INFLATION: Inflation will pick up in 2021 following a slowdown in 2020, which was caused by a crash in global oil prices, as well as by a recession and cuts to the VAT rate and money transfer fees. The reversal of consumer tax measures and higher oil prices are expected to result in average inflation of 6% in 2021, up from 5.4% in 2020. There have been unofficial reports of a government plan to forestall upward fuel price adjustments by introducing subsidies, but petrol price controls are not expected to become a formal policy, as this would run contrary to fiscal consolidation aims under the IMF programme. We expect annual inflation to continue to rise, to 6.3%, in 2022 as world oil prices increase further and domestic demand strengthens. We forecast that inflation will ease to an annual average of 5.9% in 2023-25, reflecting lower world oil prices and monetary policy tightening.
EXCHANGE RATES: The Kenyan shilling regained some lost ground in April, following a credit agreement with IMF and higher remittances as stimulus in the US was rolled out and other key diaspora markets such as the UK reopened their economies.
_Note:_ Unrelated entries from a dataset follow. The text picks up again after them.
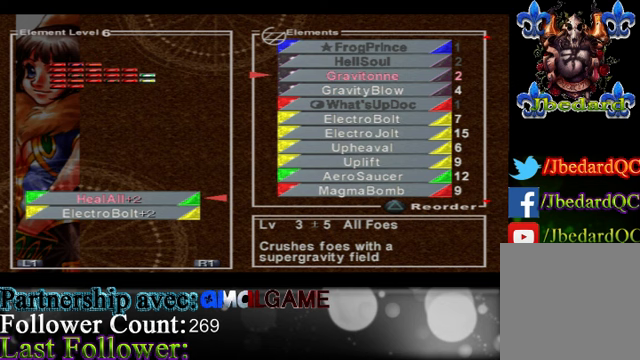
Gameplay with a controller (Xbox layout); each line is a JSON object with the inputs held at the frame after it. "events" lists button and stick changes between this image and that frame as [ms after this image, input, new state], when the widget could be followed in between. Not read: L3 R3 right_stick.
{"buttons": [], "left_stick": "center", "events": [[200, "left_stick", "down"], [467, "left_stick", "center"]]}
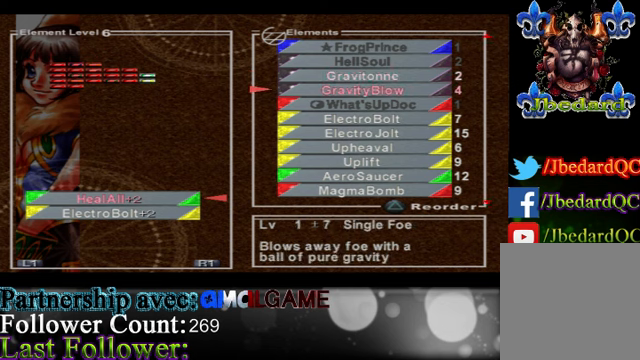
{"buttons": [], "left_stick": "center", "events": [[33, "left_stick", "up"], [200, "left_stick", "center"]]}
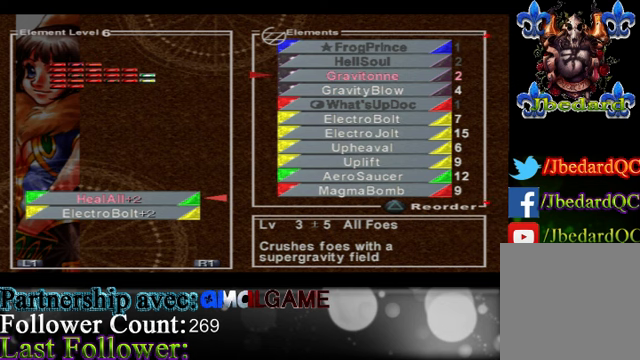
{"buttons": [], "left_stick": "down", "events": [[67, "A", "down"], [133, "A", "up"], [500, "left_stick", "down"]]}
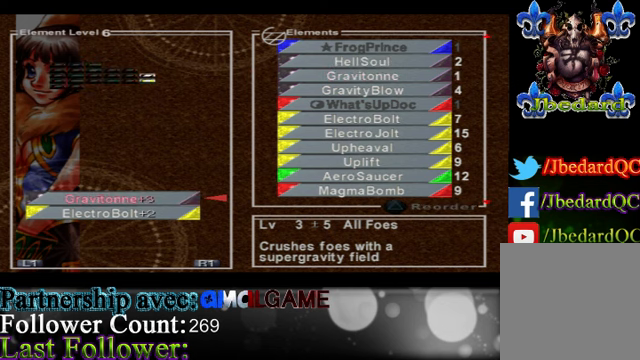
{"buttons": ["A"], "left_stick": "center", "events": [[267, "left_stick", "center"], [433, "A", "down"]]}
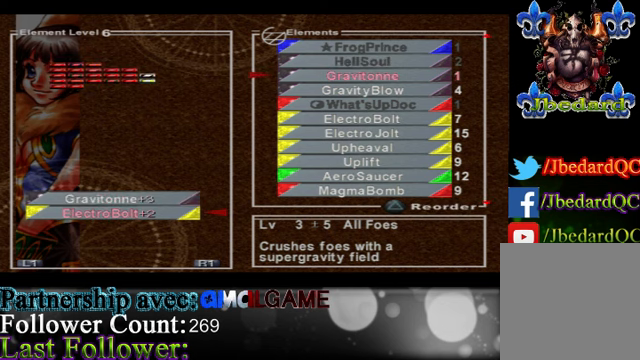
{"buttons": [], "left_stick": "center", "events": [[33, "A", "up"]]}
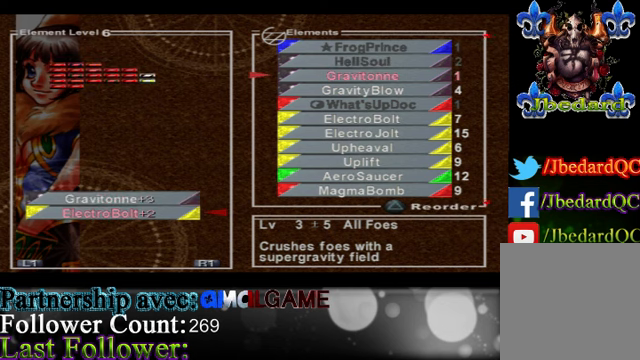
{"buttons": [], "left_stick": "center", "events": []}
However, as terms of trade worsening, we expect moderate depreciation to take hold in the coming months, with the shilling forecast to average KSh109.1:US$1 in 2021, weakening from KSh106.5:US$1 in 2020. The legacy of historical real effective exchange-rate appreciation presages a correction in the context of a wide current-account deficit, and ongoing coronavirus restrictions in advanced markets will limit tourism earnings. In 2022-25 we expect that external imbalances will maintain pressure on the nominal exchange rate, but that the pace of depreciation will slow, given fiscal tightening and a decline in the current-account deficit. The shilling is expected weaken to an average of KSh124.2:US$1 in 2025.
EXTERNAL SECTOR: With oil accounting for 15-20% of the import bill, rising prices in 2021-22 will widen the merchandise trade deficit. The increase in import spending will only be partly offset by rising export earnings: as an agricultural exporter, Kenya will benefit from sustained external demand for agricultural goods, while manufacturing exports are also set to grow, together with expansion in the sector more generally. As a proportion of GDP, the trade deficit is forecast to peak at 10.3% in 2022, before declining from 2023 as oil prices moderate and exports continue to grow.